DOI: 10.36347/sjams.2014.v02i05.080

Pages: 1892-1895

The aim of the study was to describe the demographic, clinical and laboratory profile of patients with giant cell arteritis in northeast of Iran. In a retrospective study we reviewed the records of all patients that satisfied the American College of Rheumatology 1990 criteria for diagnosis of giant cell arteritis.
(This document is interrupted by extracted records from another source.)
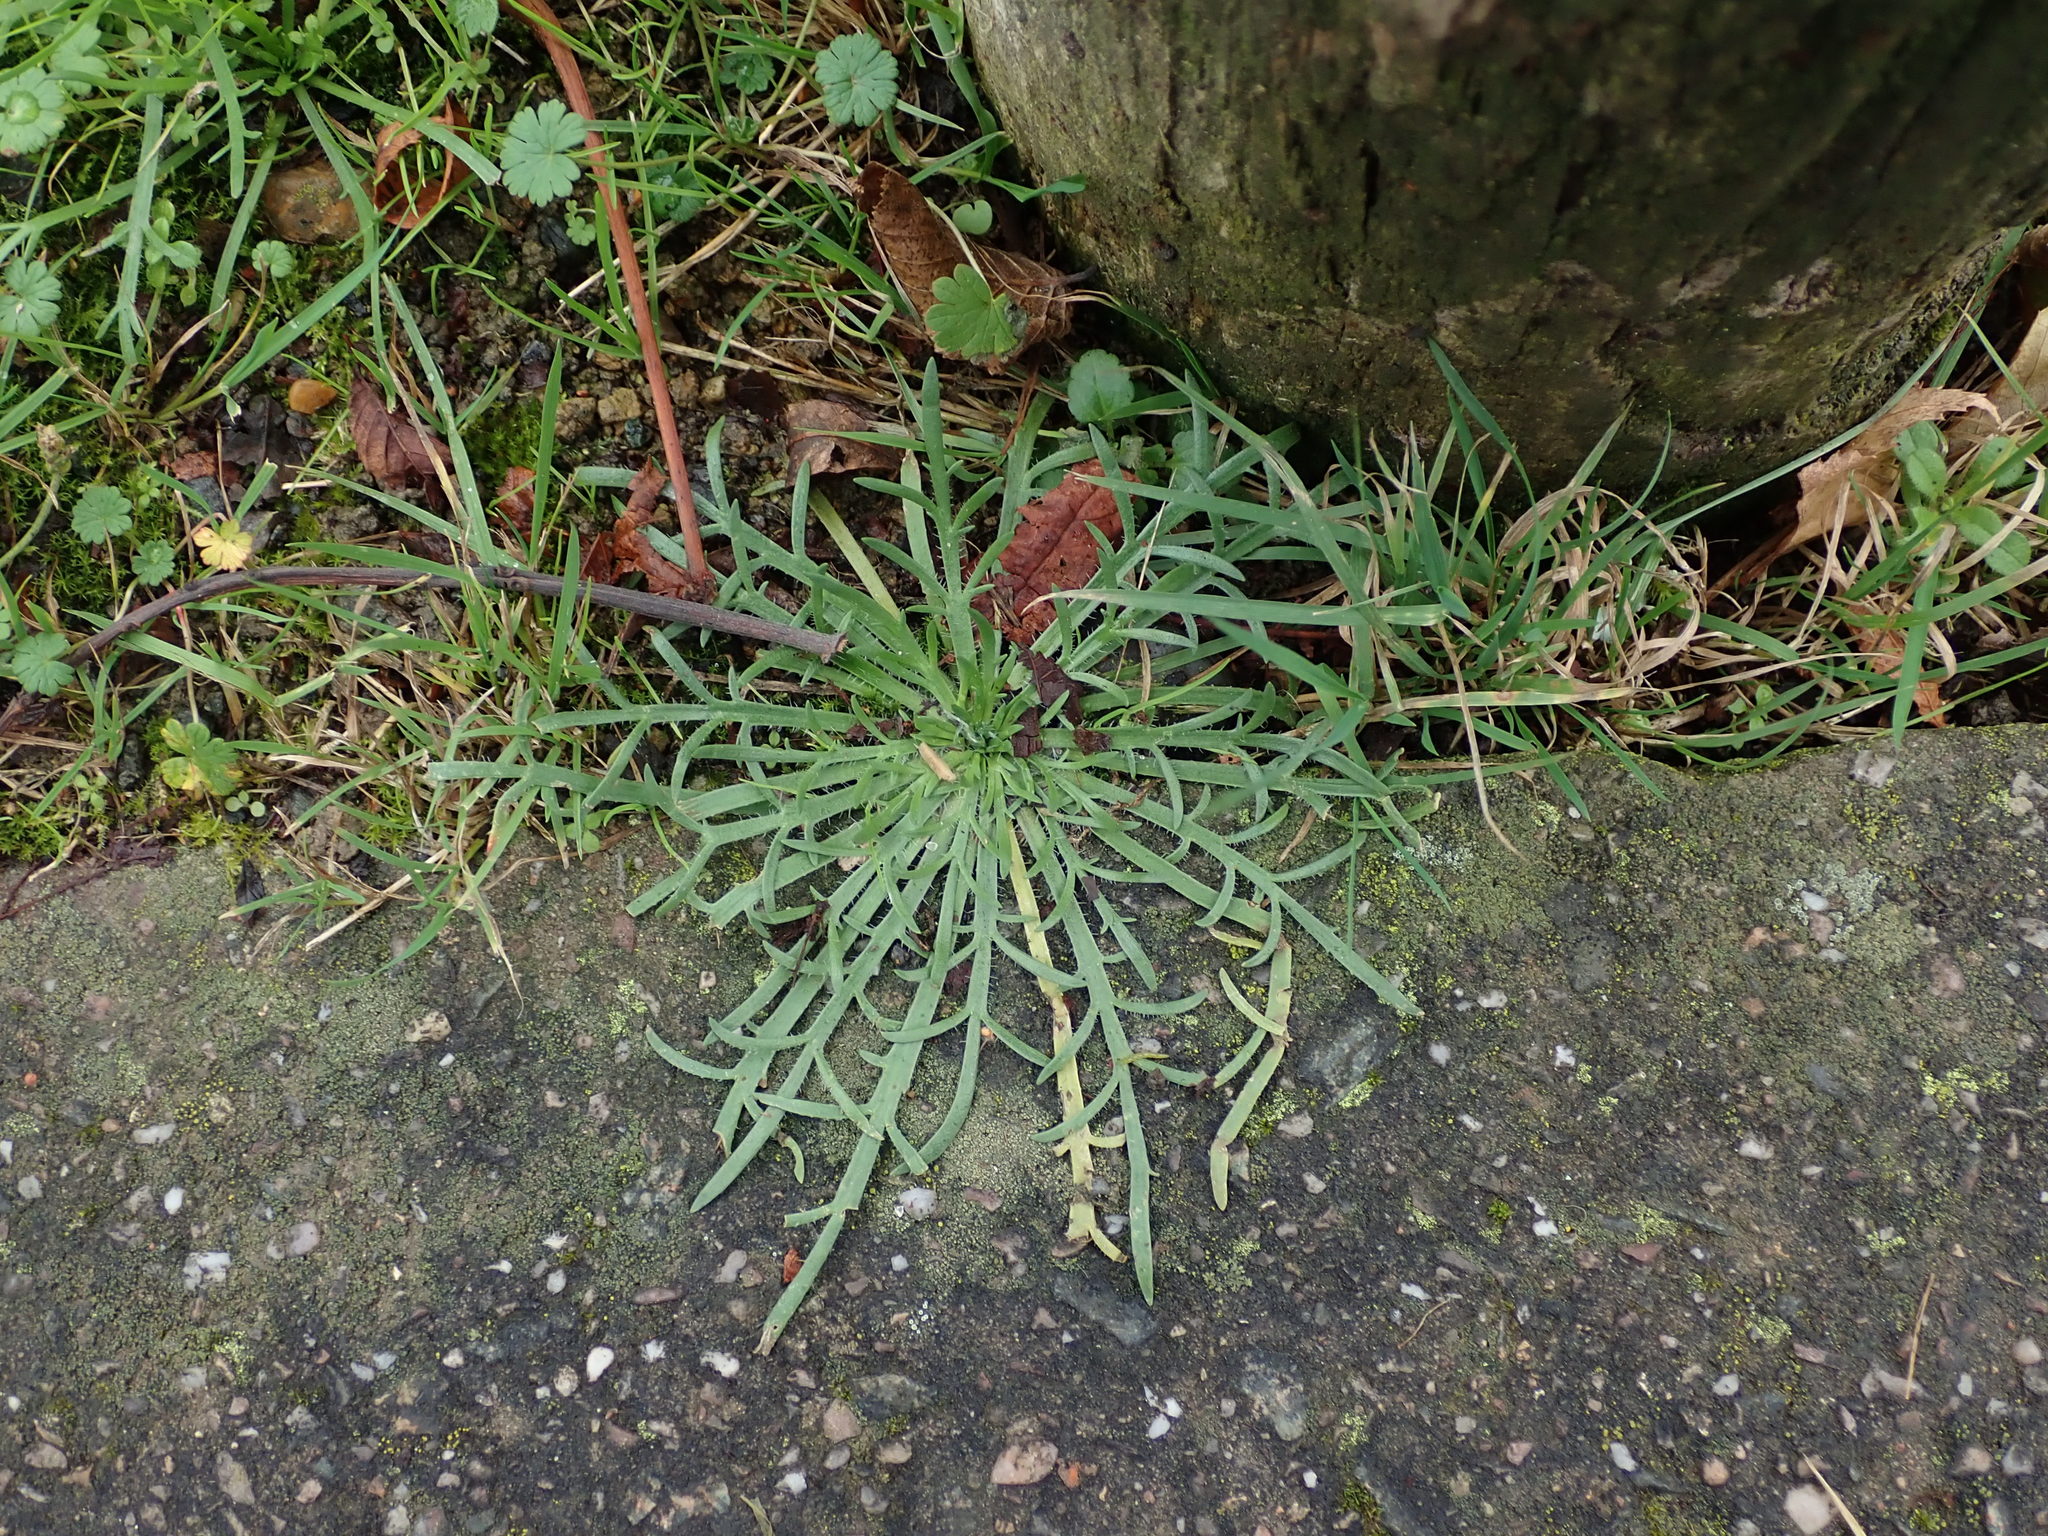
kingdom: Plantae
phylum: Tracheophyta
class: Magnoliopsida
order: Lamiales
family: Plantaginaceae
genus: Plantago
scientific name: Plantago coronopus
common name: Buck's-horn plantain
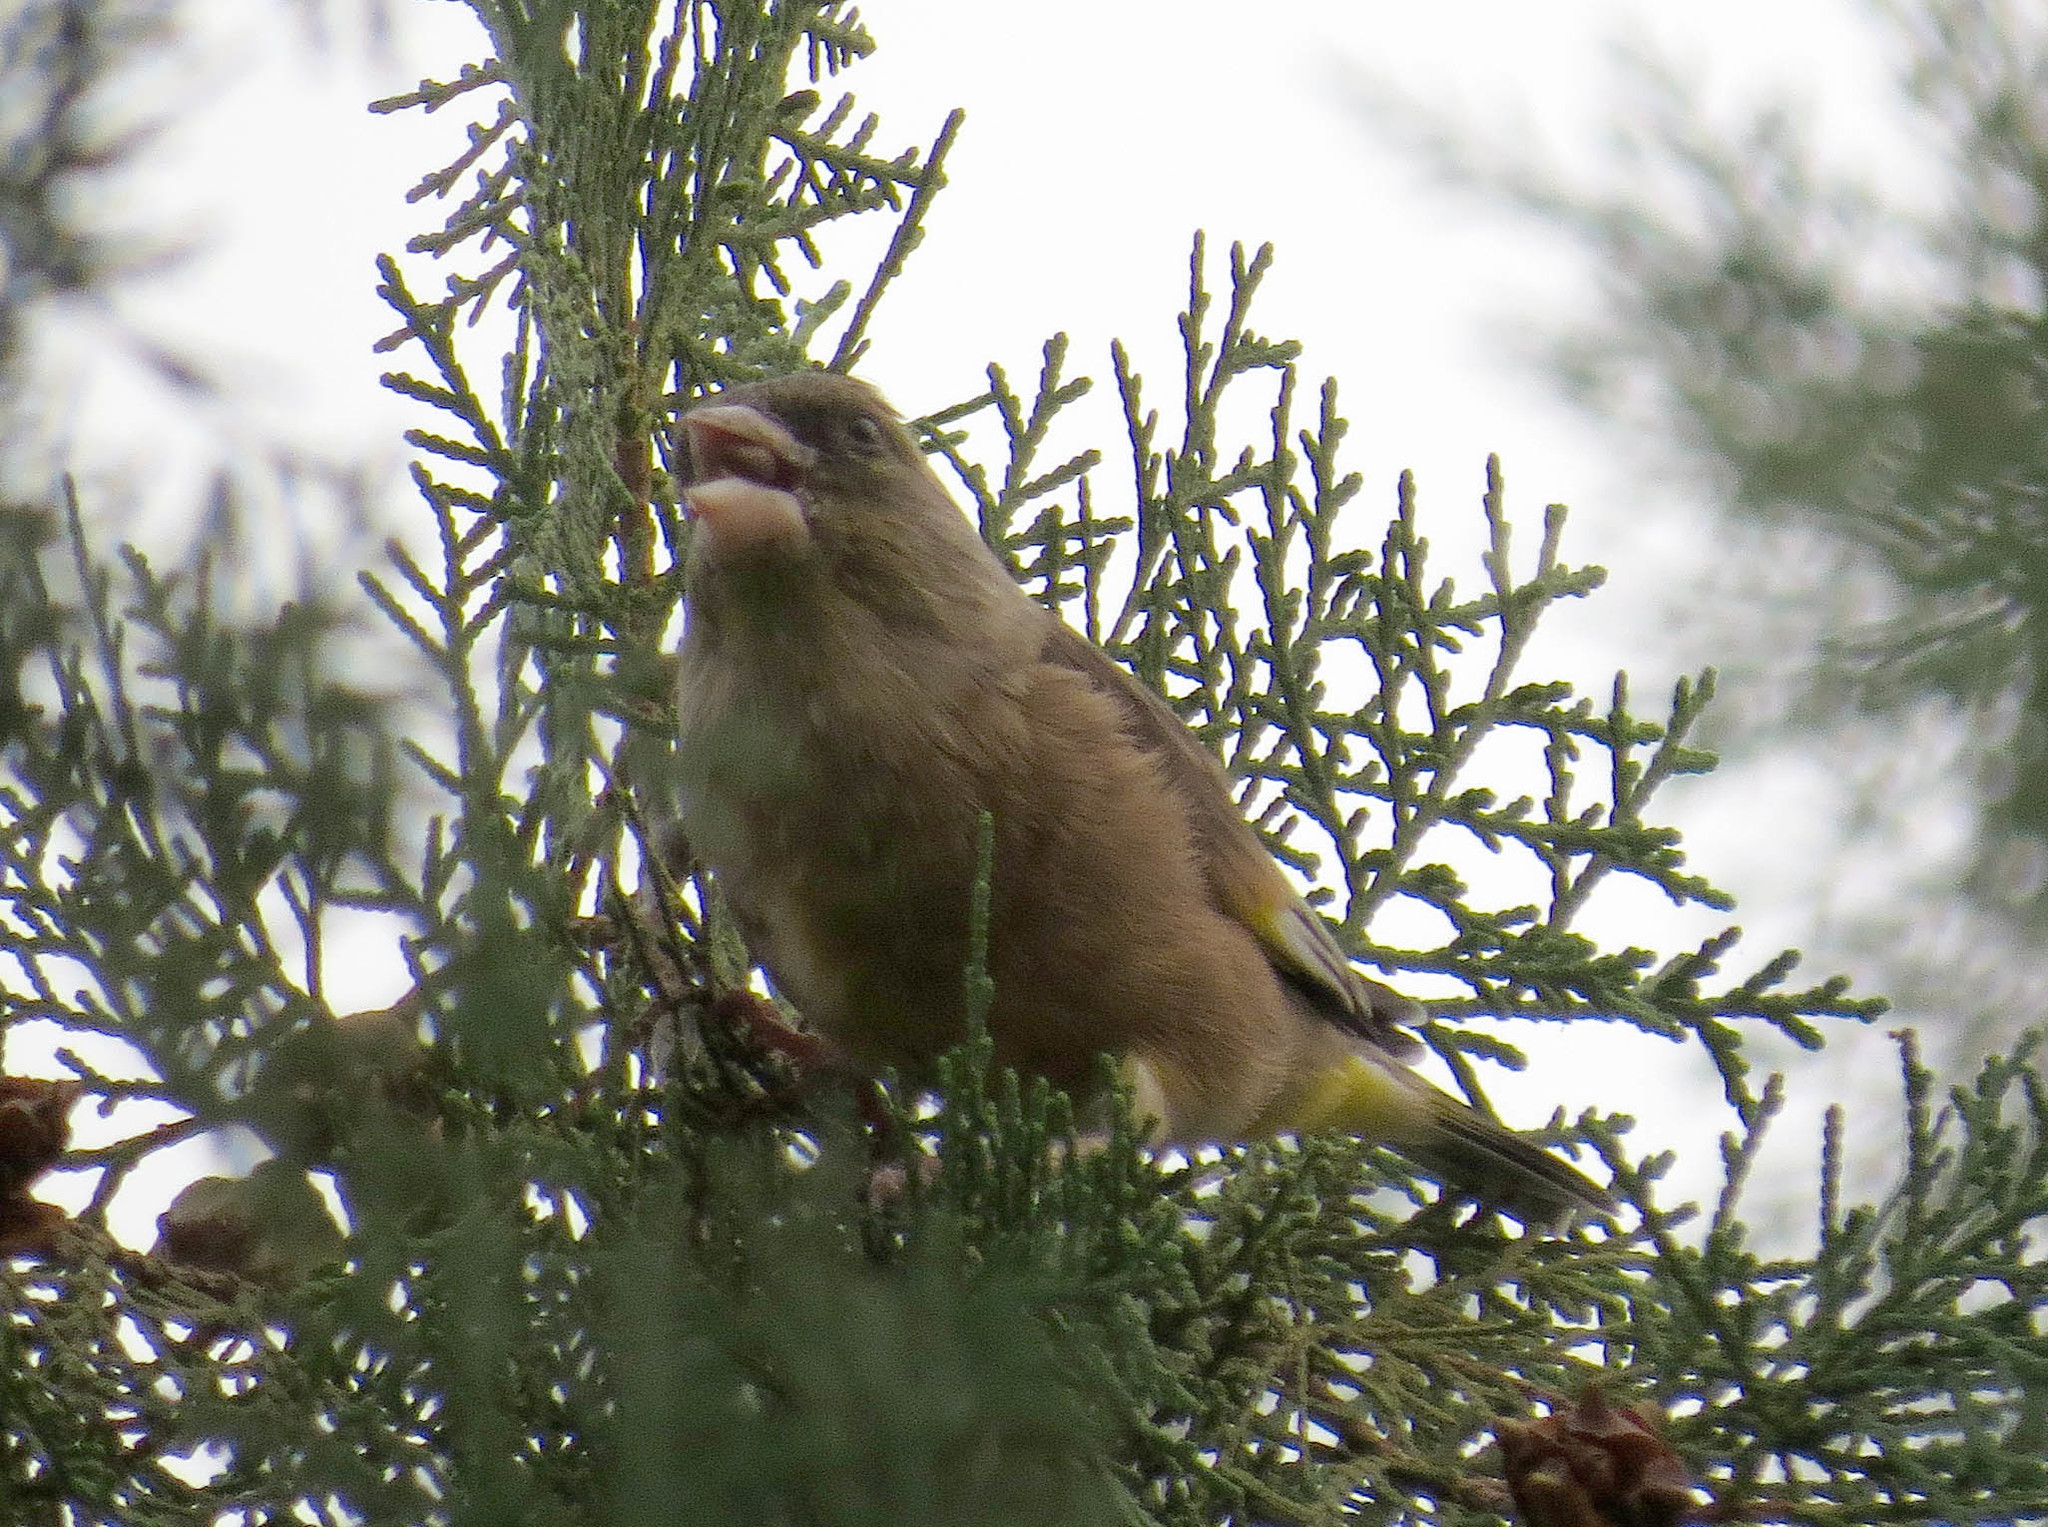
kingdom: Plantae
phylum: Tracheophyta
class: Liliopsida
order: Poales
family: Poaceae
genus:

The clinical features, laboratory parameters and biopsy findings of the patients were analyzed. A total of 30 patients were diagnosed with giant cell arteritis. The male: female ratio was 1.1:1. The mean age of onset was 63.9 ± 10.4 years. The most common manifestations included headache (96.7%), temporal artery tenderness (62.1%), jaw claudication (23.3%), polymyalgia rheumatica (40%), visual manifestations (36.7%) and fever (20%). The erythrocyte sedimentation rate was elevated in all patients (mean: 88.43 mm/hour). Anemia (Hb<12g/dl) was found in 26% of patients. Biopsy was done in 21 patients, with 15 of them being positive. Of 14 patients with eye involvement, 11 had unilateral and 3 bilateral eye involvement. Visual loss was permanent in all of the affected patients. All patients responded to steroids well (Except for visual loss). There was not any mortality due to giant cell arteritis. In northeast of Iran, it seems that giant cell arteritis has minimal gender preference and it occurs in younger population. Headache and scalp tenderness were more common but, fever, jaw claudication, vertigo and diplopia were less common in our patients. Other features were similar to that of the West. The response to steroids was excellent. Irreversible visual loss was an important complication.